UCLA student turns love of plants, pets into successful small business
Second-year world arts and cultures student Chang Zhou sells commissioned pet portraits and planters in her store, Jupiter’s Plantarium, run via social media platforms. (Photo illustration by Sakshi Joglekar/Daily Bruin staff and Eunice Hong/Daily Bruin)
By Ashley Kim
May 17, 2021 7:05 p.m.
This post was updated May 23 at 6:52 p.m.
Jupiter’s Plantarium revels in earthly creatures.
A store run by second-year world arts and cultures student Chang Zhou, Jupiter’s Plantarium is named after her orange cat named Jupiter, who is frequently seen on the shop’s Instagram page. Through Instagram and Depop, Zhou sells plants with custom planters and paintings that often feature cats and dogs. Born out of an overflow of her family’s plants, Zhou said the women in her family encouraged her to create Jupiter’s Plantarium.
“Through the encouragement of my mom and my two aunts, (Jupiter’s Plantarium) has become this place where I paint things,” Zhou said. “And people thankfully appreciate them enough to buy them.
Zhou said her mother first suggested she sell some of the family’s plants through social media to manage the excess in their home. One of Zhou’s aunts – who sells succulents and planters at a swap meet – urged her to sell planters while another aunt asked Zhou to paint her dog, which Zhou said soon led to a steady stream of dog painting requests. She said her parents’ green thumb and affinity for nature influences the nature-centric theme of the pieces she produces.
For Zhou’s friend, first-year art history student Elizabeth Haan, the nature motif reflects the prominence of plants in Zhou’s life. The details Zhou incorporates in her work, whether it be in her pottery or small figures in paintings, are reflective of Zhou as a person, Haan said. The little designs Zhou sprinkles through her art, such as mushroom patterns on the head wraps of cat portraits, stand out to Haan as expressions of Zhou’s environment.
“Her ability to include small details is really nice,” Haan said. “What makes her cat portraits look even cuter is that (they look like they have) real fur and real texture and fabric.”

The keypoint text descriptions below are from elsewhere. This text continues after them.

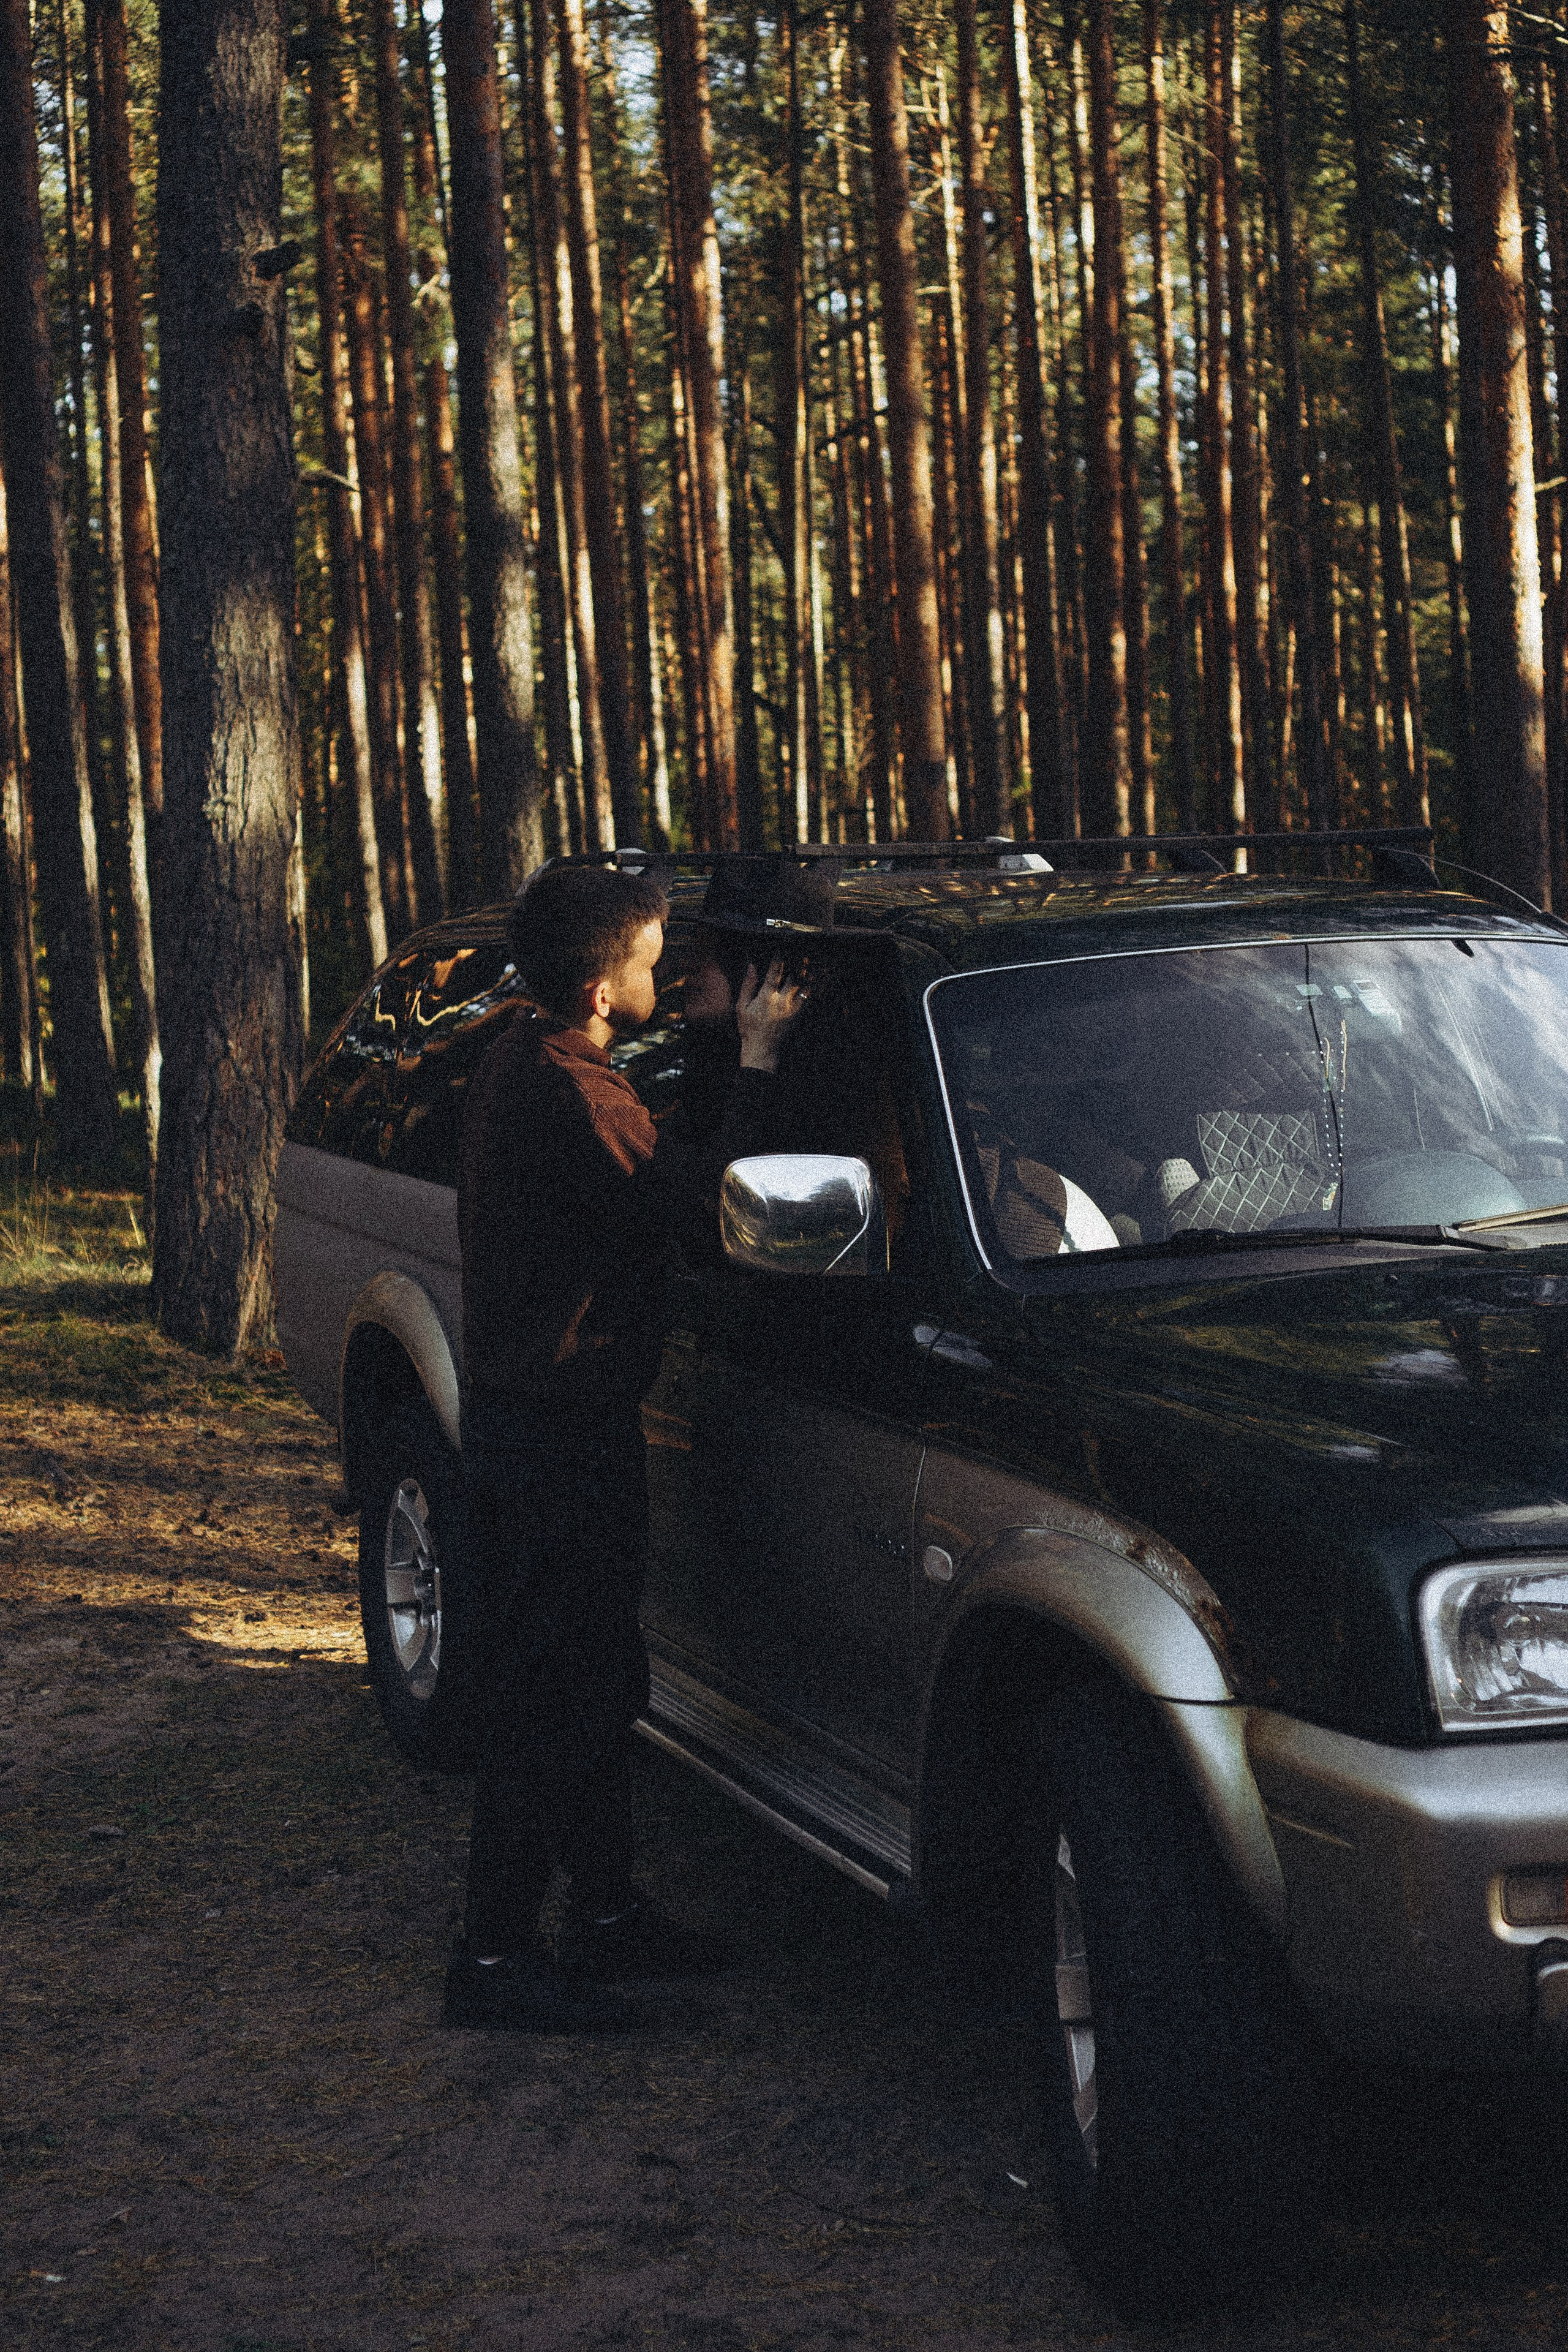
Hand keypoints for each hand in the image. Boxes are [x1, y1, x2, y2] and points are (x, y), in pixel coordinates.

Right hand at [736, 957, 808, 1073]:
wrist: (762, 1049)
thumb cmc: (749, 1027)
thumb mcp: (742, 1006)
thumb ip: (748, 985)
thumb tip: (751, 966)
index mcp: (767, 998)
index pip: (775, 973)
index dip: (779, 958)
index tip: (782, 946)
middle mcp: (782, 1002)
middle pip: (794, 977)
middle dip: (798, 963)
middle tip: (802, 950)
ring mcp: (793, 1009)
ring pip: (805, 986)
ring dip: (808, 973)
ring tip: (811, 961)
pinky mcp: (799, 1016)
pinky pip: (809, 999)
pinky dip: (812, 988)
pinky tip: (815, 980)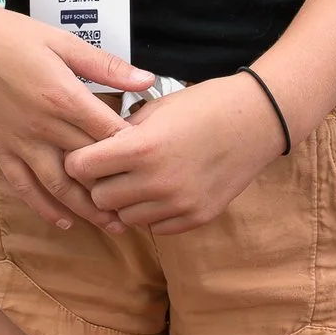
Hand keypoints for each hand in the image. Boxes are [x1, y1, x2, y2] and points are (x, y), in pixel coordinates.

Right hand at [0, 0, 145, 230]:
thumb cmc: (9, 35)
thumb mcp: (61, 41)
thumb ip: (105, 65)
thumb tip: (146, 80)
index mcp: (64, 96)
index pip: (108, 134)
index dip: (134, 150)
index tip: (154, 161)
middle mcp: (44, 126)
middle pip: (89, 166)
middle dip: (119, 187)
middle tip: (146, 203)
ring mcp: (20, 142)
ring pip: (59, 186)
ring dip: (87, 209)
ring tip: (114, 226)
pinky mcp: (0, 150)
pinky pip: (24, 186)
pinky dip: (44, 207)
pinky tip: (63, 221)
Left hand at [61, 73, 286, 235]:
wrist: (256, 120)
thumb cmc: (204, 106)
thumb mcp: (156, 109)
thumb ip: (121, 133)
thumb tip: (91, 148)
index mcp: (142, 148)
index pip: (82, 167)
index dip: (79, 161)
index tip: (85, 156)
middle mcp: (157, 181)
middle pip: (100, 198)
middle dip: (100, 183)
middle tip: (112, 170)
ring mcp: (178, 203)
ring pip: (125, 217)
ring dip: (126, 201)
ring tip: (139, 180)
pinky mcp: (195, 217)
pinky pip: (155, 227)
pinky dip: (152, 213)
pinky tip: (163, 191)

These cat portraits feature different kinds of cats in a variety of colorful headscarf wraps, which Zhou calls “babushkats,” a play on the word “babushka,” a type of headscarf. She said she was inspired by pictures of people’s pets in headscarves to paint her own cat in a headscarf, and when she posted a picture of her painting, requests for commissions started to come in.

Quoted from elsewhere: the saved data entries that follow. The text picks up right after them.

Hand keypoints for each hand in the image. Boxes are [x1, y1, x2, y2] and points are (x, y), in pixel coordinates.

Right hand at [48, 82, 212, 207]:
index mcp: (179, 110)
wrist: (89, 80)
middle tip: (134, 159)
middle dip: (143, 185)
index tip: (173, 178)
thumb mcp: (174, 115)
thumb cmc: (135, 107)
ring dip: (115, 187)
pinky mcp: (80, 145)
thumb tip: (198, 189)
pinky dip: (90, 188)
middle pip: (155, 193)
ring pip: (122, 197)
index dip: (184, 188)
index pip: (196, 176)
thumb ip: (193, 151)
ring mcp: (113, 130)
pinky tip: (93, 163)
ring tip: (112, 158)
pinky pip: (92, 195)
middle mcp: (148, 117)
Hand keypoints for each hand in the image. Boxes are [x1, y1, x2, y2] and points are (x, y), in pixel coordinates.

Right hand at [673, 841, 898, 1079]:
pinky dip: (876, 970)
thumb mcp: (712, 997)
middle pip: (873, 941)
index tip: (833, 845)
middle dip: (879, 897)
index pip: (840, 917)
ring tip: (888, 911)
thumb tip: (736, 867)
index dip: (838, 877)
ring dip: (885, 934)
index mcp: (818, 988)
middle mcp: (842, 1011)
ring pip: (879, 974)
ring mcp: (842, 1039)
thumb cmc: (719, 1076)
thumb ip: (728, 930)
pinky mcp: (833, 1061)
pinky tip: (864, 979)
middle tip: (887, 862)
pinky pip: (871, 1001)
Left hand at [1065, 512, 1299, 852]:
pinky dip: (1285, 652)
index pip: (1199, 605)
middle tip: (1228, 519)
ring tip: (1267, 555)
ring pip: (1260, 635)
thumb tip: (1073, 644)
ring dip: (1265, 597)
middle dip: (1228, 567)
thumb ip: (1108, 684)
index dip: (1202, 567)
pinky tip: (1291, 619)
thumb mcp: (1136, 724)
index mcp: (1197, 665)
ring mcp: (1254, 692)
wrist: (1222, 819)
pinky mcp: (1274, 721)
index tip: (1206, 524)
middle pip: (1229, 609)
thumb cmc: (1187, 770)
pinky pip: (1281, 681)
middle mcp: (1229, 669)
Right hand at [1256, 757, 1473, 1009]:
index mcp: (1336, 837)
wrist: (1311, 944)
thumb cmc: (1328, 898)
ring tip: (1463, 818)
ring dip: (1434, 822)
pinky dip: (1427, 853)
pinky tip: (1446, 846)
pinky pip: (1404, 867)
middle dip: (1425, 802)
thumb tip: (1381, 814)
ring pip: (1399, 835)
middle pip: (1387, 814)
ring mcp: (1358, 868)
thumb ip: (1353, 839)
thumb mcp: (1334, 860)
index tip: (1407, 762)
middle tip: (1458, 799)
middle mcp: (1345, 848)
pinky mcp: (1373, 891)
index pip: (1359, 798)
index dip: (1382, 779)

“Like a lot of things with Jupiter’s Plantarium, this just went with the flow very naturally,” Zhou said. “I think it’s impossible to force people to want to buy something, so I think I slowly went where the demand was.”
More technically, Zhou said managing Jupiter’s Plantarium has given her an insider’s perspective into small businesses and the work that goes into maintaining one. As a small-business owner, she takes part in every aspect of the work – from creation to promotion – which she said has given her a greater appreciation for small-business owners.

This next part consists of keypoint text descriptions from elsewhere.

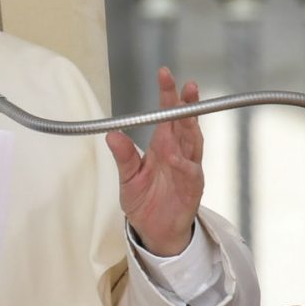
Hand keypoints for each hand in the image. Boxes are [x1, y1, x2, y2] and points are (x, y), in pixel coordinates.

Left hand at [105, 67, 203, 256]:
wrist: (154, 231)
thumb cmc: (144, 201)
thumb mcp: (128, 176)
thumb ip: (123, 156)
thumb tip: (111, 134)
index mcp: (163, 145)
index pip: (167, 115)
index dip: (168, 95)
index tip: (165, 74)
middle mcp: (178, 153)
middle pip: (185, 123)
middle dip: (186, 104)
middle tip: (186, 85)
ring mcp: (188, 168)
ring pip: (193, 142)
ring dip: (190, 126)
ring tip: (184, 110)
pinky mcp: (192, 187)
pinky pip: (189, 172)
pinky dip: (182, 163)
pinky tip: (174, 155)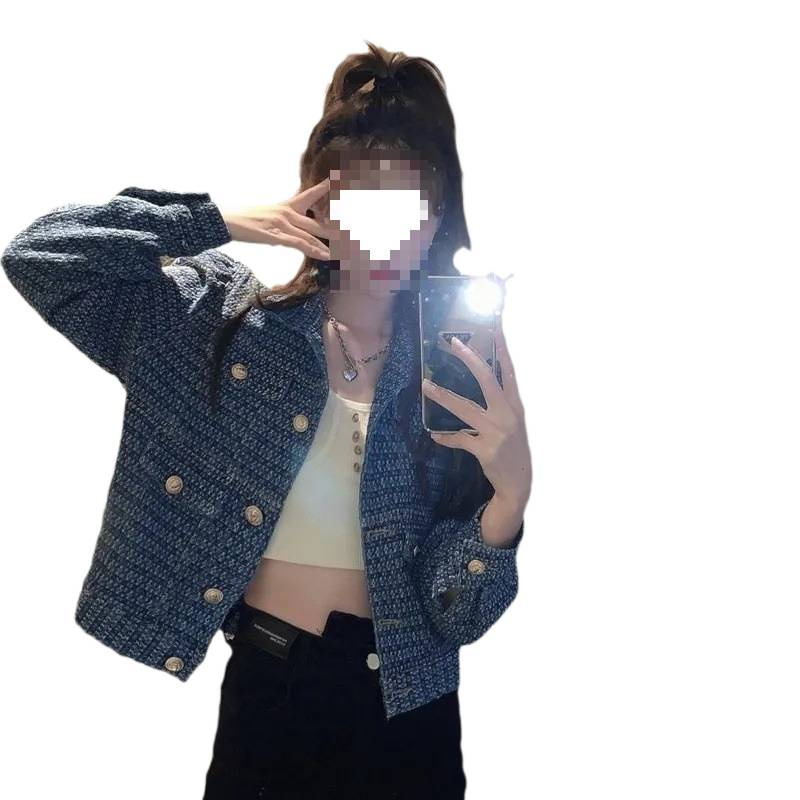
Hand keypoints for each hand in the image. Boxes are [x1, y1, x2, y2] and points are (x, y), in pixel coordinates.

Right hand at [221, 178, 335, 259]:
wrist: (227, 220)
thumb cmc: (245, 220)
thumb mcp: (267, 216)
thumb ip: (283, 224)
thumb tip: (289, 235)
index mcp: (286, 206)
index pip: (309, 195)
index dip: (324, 189)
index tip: (338, 182)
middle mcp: (287, 213)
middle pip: (317, 221)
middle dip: (337, 228)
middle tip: (354, 230)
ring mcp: (282, 224)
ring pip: (311, 234)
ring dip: (329, 243)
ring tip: (345, 248)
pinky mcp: (276, 235)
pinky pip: (299, 244)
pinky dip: (314, 250)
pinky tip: (325, 255)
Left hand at [422, 314, 531, 508]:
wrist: (519, 483)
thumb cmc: (513, 449)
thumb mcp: (513, 423)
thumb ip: (500, 403)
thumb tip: (484, 382)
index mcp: (515, 406)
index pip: (509, 372)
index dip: (502, 350)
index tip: (495, 329)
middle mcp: (507, 415)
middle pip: (486, 380)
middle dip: (470, 360)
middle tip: (453, 343)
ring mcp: (496, 432)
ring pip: (464, 408)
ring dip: (443, 396)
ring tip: (426, 386)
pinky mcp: (485, 450)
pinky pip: (459, 439)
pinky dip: (445, 437)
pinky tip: (434, 435)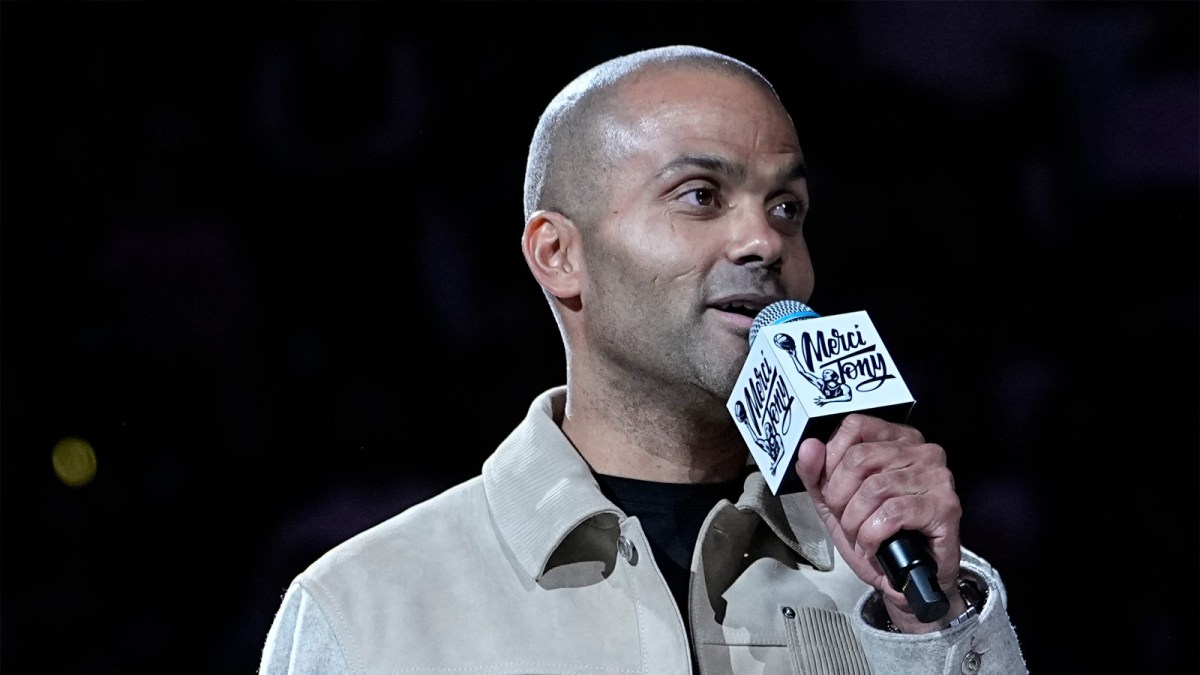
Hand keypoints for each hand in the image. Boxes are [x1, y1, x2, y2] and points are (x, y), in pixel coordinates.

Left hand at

“I learned through this experience that small businesses really do everything on their own,” Zhou said. “I take my own pictures. I make my own products. Customer service is me. Packaging is me. Shipping is me.”
However, she said the selling process is mostly straightforward because the business is still young and for now, the best advertising is by word-of-mouth and posts from customers. Managing every aspect of a business can be complicated, but she said using social media platforms, such as Reddit, has fostered a sense of community where she could get help, support and encouragement.
This layered understanding of the market is something Zhou’s friend and second-year world arts and cultures student Cristina Williams said shows Zhou’s artistic expertise goes beyond her craft itself. Zhou’s work displays technical prowess in terms of color theory and proportions, but Williams said the discussions the pair have about the business aspects of art show the depth of her insight.
“Her and I have had some interesting conversations about the monetization of art versus the creation of art,” Williams said. “I really see her paving a way and bridging the gaps between the fears of monetizing your art and the embracement of it and how it can be more accessible to other people, especially UCLA students.”
The smallest interactions from customers – likes, comments, messages – are greatly appreciated, Zhou said. For Zhou, it does not matter if people buy her work or just follow Jupiter’s Plantarium page – she said she is simply grateful there are people out there who enjoy her work.
“I’m very passionate about my art, and I’m so thankful that I get to share it with people and make a little store out of it,” Zhou said.